YOUR GOAL: Restate each of the lines below word for word and drop every picture.

*** Begin section ***

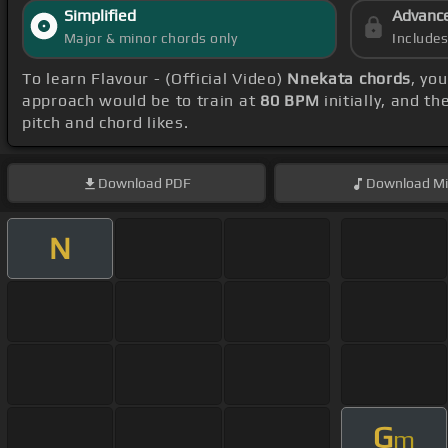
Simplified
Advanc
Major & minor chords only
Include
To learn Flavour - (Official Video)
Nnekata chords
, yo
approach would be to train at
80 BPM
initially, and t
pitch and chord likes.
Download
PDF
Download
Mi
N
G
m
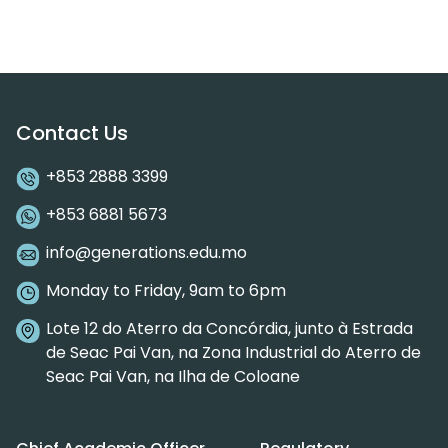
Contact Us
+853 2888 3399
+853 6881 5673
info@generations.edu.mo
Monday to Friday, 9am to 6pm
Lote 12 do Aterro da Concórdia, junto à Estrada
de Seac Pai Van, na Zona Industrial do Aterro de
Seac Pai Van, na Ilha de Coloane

*** End section ***

ANSWER TO THE EXERCISE:
Simplified
Advanc
Major & minor chords only
Include
To learn Flavour - (Official Video)
Nnekata chords
, yo
approach would be to train at
80 BPM
initially, and t
pitch and chord likes.
Download
PDF
Download
Mi
N
G
m
Contact Us
+853 2888 3399
+853 6881 5673
info@generations.edu.mo
Monday to Friday, 9am to 6pm
Lote 12 do Aterro da Concórdia, junto à Estrada
de Seac Pai Van, na Zona Industrial do Aterro de
Seac Pai Van, na Ilha de Coloane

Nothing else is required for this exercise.